In [7], an optimization method for brushless direct current (BLDC) motors that takes manufacturing uncertainty into account is presented. The authors demonstrated a reduction in the motor failure rate and performance variation by the proposed method.

In [8], a new control strategy for heating portable fuel cell systems is presented. This study investigates reliable operation under subfreezing conditions and evaluates system efficiency. The results were verified by simulation and experiments on a test bench.

In [9], a new position control of an electrohydraulic actuator (EHA) for use in early product development stages is presented. Based on a multicriteria optimization of the control in simulations, system performance was investigated in simulation and verified on a test bench. The study shows a good prediction of system behavior for the optimized control.

3. Machine Elements for Intelligent Mechatronic Systems

Machine diagnostics and prognosis are key factors for successful and innovative mechatronic products in future. Product innovation requires knowledge about the state of the system. This requires sensor technologies as well as prognostic methods for state estimation.

In order to manufacture intelligent mechatronic systems, sensor integration into system components is especially important. Therefore, research on the prognosis and health prediction of machine elements is necessary. This SI includes contributions to the diagnosis of gears, the investigation of bearing damage, research on the estimation of external excitations and loads, and a scaling approach for drive components.

In [10], the dynamic characteristics of high-contact-ratio spur gear bearing systems are investigated. The vibrational behavior of the system is evaluated based on a proposed dynamic model with tooth spalling defects. The dynamic model is verified by experimental results.

In [11], a scaling model for drive components is investigated. A functional investigation of the drive system was conducted on a X-in-the-Loop test bench based on the coupling of a geometrically scaled drive component and powertrain. This study demonstrates a new method for scaled component tests.

In [12], a model of a two-tooth difference swing-rod movable teeth transmission system is proposed. The influence of external excitation and system load on the system dynamics is investigated. The simulation results were verified by experiments on a test bench.

In [13], a study of electrical bearing damage is presented. The authors propose a metric to evaluate damage progression using surface property data. The experimental data show a suitable approach for quantifying electrical bearing damage.
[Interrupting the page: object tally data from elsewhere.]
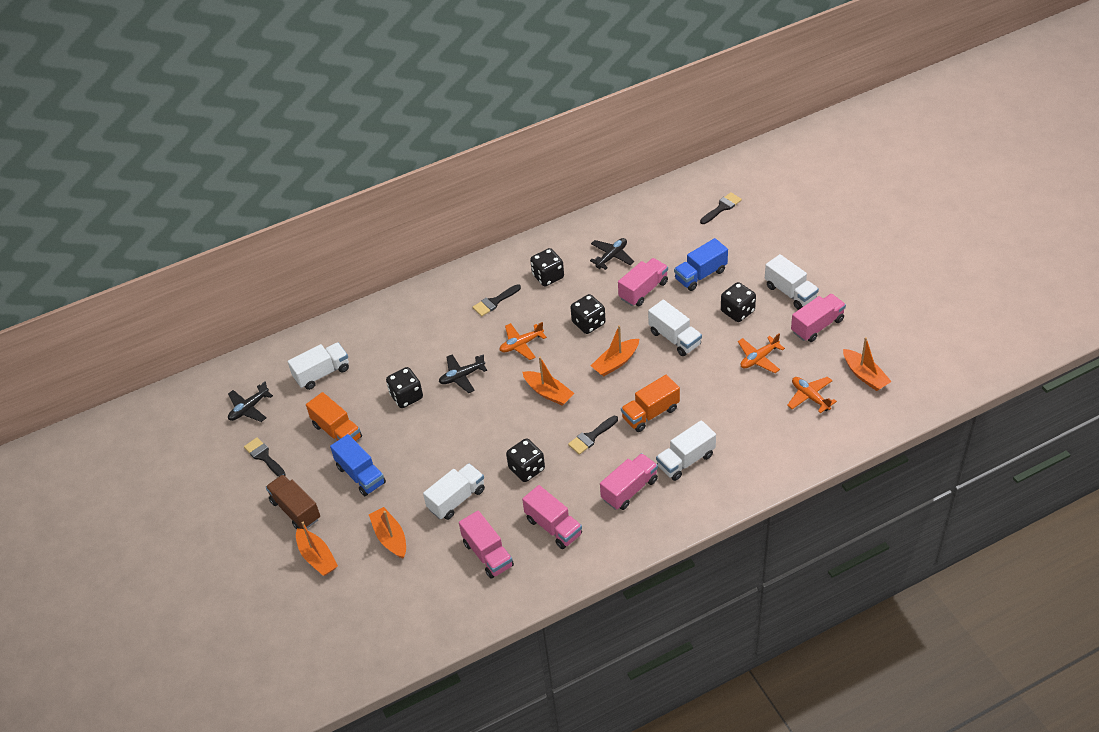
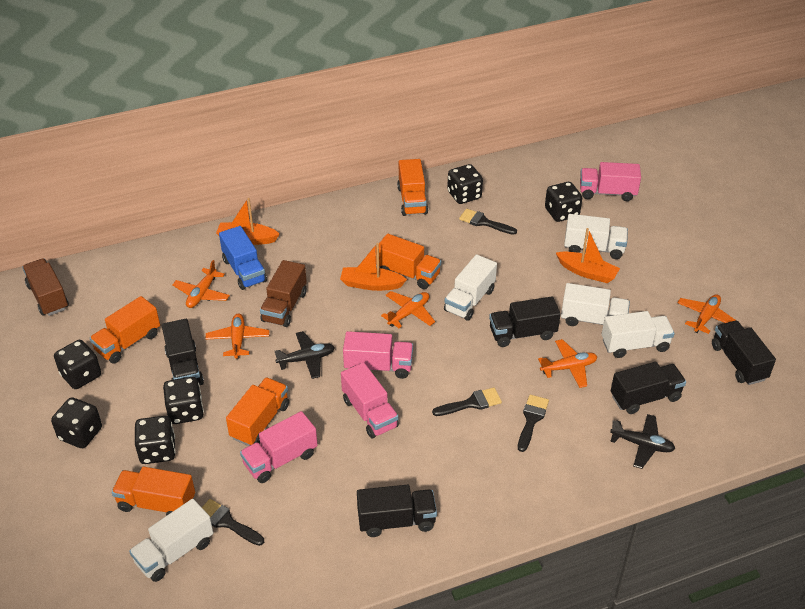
black dice: 5 -> 6
black plane: 3 -> 2
black truck: 0 -> 5
blue truck: 2 -> 1
brown truck: 1 -> 2
orange boat: 5 -> 3
orange plane: 3 -> 5
orange truck: 2 -> 5
pink truck: 5 -> 4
In [14], the degradation effects of thin-film sensors are investigated. The investigation includes reliability measurements after high loads, which can occur after the application of a critical component load. Based on the results, a sensor data fusion method is proposed. The presented results can be used for system design using these sensors in machine elements.

In [15], sensor integration in an industrial gear is shown. Based on a simulation, a gear modification was proposed and the effect on the load carrying capacity was investigated. The approach shows the trade-off between gear performance and sensor integration used in intelligent systems.

4. The Role of Verification, Validation and Testing of Mechatronic Systems

The papers in this SI present new approaches and related research to address the reliability challenges of mechatronic systems and machine elements. From a product engineering perspective, the role of VVT is a key aspect of reliable and robust systems.

The increasing complexity of mechatronic systems encourages research of new technologies and methods, especially in the field of VVT. In this context, current challenges are related to research on new reliability approaches, but also on machine elements to be used in intelligent mechatronic systems [3,4]. Especially in human–machine systems, interactions with humans and the environment are highly sophisticated [16,17].

Methods and system models are needed to study and simulate the strong interactions between the subsystems of these complex systems. It is important to appreciate the value of VVT activities in research and their relevance for successful product engineering in the future.